## Task prompt
In the listing that follows, the lines starting at the one containing "32: (3, 232, 16.16)" and ending at the one containing "36: (468, 356, 5.97)" are to be returned exactly, both boundary lines included, and no others.

## Data provided
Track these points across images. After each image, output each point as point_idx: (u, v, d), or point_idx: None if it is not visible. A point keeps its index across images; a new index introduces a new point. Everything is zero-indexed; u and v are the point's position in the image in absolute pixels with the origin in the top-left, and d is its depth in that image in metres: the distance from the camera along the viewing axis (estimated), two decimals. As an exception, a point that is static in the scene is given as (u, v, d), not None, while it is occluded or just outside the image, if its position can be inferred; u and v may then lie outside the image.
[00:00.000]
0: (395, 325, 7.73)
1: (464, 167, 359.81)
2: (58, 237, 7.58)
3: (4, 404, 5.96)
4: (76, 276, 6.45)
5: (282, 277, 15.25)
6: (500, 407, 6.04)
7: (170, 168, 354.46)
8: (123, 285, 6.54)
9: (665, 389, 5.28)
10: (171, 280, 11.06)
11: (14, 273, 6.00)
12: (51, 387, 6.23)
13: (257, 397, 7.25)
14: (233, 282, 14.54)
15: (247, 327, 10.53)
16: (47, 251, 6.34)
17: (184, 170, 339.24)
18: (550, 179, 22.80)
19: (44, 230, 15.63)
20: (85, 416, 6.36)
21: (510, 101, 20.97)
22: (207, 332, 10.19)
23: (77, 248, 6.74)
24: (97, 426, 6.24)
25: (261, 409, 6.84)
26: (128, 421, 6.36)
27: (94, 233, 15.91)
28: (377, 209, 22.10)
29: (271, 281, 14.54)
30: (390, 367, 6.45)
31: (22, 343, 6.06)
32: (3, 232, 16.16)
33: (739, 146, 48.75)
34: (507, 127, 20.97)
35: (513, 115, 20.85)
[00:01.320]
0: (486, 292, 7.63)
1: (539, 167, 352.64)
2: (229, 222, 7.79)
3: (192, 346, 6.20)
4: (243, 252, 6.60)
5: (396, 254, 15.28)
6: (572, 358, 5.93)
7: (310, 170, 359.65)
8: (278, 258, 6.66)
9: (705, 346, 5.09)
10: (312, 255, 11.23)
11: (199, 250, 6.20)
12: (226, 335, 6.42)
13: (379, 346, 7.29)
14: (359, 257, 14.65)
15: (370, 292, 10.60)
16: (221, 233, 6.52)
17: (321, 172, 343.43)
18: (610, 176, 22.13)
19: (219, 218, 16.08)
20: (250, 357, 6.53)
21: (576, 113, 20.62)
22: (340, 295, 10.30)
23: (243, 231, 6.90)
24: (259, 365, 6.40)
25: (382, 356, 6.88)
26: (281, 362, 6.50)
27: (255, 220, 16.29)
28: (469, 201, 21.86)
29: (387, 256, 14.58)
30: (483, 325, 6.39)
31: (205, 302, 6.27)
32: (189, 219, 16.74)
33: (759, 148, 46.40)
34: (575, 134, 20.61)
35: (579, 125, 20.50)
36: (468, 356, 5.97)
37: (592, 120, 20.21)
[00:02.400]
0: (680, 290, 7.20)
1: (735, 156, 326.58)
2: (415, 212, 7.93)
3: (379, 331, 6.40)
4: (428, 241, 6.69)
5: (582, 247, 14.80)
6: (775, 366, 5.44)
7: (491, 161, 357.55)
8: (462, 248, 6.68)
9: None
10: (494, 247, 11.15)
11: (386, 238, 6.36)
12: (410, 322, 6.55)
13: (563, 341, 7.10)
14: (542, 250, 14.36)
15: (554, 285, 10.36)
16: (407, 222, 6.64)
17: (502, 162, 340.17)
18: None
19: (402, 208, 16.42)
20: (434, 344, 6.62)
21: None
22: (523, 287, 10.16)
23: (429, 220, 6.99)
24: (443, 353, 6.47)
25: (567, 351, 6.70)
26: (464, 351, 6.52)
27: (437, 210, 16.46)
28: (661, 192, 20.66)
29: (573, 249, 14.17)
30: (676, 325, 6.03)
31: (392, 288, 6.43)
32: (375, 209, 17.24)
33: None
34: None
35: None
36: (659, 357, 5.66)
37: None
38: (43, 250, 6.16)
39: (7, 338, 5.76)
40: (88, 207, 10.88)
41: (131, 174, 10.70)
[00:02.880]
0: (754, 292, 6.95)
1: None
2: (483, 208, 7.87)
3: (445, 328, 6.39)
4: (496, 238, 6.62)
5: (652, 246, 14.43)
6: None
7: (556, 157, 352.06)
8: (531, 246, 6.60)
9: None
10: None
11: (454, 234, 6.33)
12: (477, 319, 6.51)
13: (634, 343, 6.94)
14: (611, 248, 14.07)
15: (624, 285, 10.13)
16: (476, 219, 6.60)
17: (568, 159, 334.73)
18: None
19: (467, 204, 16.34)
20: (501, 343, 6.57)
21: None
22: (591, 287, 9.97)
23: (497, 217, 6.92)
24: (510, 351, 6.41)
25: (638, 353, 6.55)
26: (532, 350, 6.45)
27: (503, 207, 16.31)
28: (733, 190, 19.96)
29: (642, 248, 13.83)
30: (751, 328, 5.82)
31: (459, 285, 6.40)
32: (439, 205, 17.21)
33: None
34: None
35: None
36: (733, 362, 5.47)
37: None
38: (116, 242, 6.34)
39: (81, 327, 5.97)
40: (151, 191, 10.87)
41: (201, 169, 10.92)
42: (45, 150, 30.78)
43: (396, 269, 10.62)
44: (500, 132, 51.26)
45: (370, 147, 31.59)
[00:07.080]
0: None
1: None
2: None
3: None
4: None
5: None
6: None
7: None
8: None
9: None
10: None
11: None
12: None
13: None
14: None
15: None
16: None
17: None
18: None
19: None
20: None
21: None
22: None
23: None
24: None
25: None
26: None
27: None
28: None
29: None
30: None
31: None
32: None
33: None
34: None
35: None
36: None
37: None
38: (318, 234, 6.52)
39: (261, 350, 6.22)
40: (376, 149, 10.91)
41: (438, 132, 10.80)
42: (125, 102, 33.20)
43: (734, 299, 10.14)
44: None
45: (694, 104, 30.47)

## Result for this exercise
32: (3, 232, 16.16)
33: (739, 146, 48.75)
34: (507, 127, 20.97)
35: (513, 115, 20.85)
[00:01.320]
0: (486, 292, 7.63)
1: (539, 167, 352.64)
2: (229, 222, 7.79)
3: (192, 346, 6.20)
4: (243, 252, 6.60)
5: (396, 254, 15.28)
6: (572, 358, 5.93)
7: (310, 170, 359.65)
8: (278, 258, 6.66)
9: (705, 346, 5.09)
10: (312, 255, 11.23)
11: (199, 250, 6.20)
12: (226, 335, 6.42)
13: (379, 346, 7.29)
14: (359, 257, 14.65)
15: (370, 292, 10.60)
16: (221, 233, 6.52)
17: (321, 172, 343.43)
18: (610, 176, 22.13)
19: (219, 218, 16.08)
20: (250, 357, 6.53)
21: (576, 113, 20.62)
22: (340, 295, 10.30)
23: (243, 231, 6.90)
24: (259, 365, 6.40)
25: (382, 356, 6.88)
26: (281, 362, 6.50)
27: (255, 220, 16.29)
28: (469, 201, 21.86)
29: (387, 256, 14.58)
30: (483, 325, 6.39)
31: (205, 302, 6.27)
32: (189, 219, 16.74)
33: (759, 148, 46.40)
34: (575, 134, 20.61)
35: (579, 125, 20.50)
36: (468, 356, 5.97)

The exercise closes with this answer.